The victim’s father angrily related that in Sweden the press was in collusion with the government, saying that, with regards to the migrant problem, “Everything is being kept hidden.”
While the grieving father was not interviewed by the press, Swedish news Aftonbladet interviewed the father of the migrant boy, who claimed that his son was being bullied by the murdered boy. In what was described as a sympathetic interview, the father insisted, “The school did nothing to help him and establish his honor. Instead, my son had to meet this 15-year old every day. It made him very upset.”
Even if this version was correct (it was denied by the boy’s classmates as well as other indicators), killing a classmate is a way to “establish” one’s “honor?” With no questions asked?
In Germany, immigrants from North Africa were arrested while stoning two transgender individuals near the city’s central train station. A police car fortuitously cruising the area broke up the attack perpetrated by three men, described as between the ages of 16 and 18.

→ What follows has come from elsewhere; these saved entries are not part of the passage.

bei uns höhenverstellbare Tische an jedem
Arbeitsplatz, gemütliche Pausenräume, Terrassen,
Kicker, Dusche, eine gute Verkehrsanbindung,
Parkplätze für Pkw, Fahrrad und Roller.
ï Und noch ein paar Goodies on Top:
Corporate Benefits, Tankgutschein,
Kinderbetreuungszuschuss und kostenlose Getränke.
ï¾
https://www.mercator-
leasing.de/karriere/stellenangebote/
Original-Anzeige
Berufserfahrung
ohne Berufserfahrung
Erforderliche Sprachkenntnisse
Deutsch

Upon arrest, police reported that the men told them “such persons must be stoned.”
It is unacceptable that the culture of (so-called) “honor” be imported into host countries. The often manifest arguments of cultural relativism by Europeans (see Cologne Mayor Henriette Reker’s comments following mass sexual assaults in her city by migrants on New Year’s Eve) are paltry and lame excuses for the upholding of Western values. Even those who view themselves as the vanguards of human rights (feminists, anti-racism activists, social justice campaigners) shy away from criticism of the “Islamic other.”
While their criticism is eminently forthcoming for Western societies that fail to change fast enough and the way they deem acceptable, when it comes to criticism of human rights abuses inherent in sharia-based societies, they are markedly silent.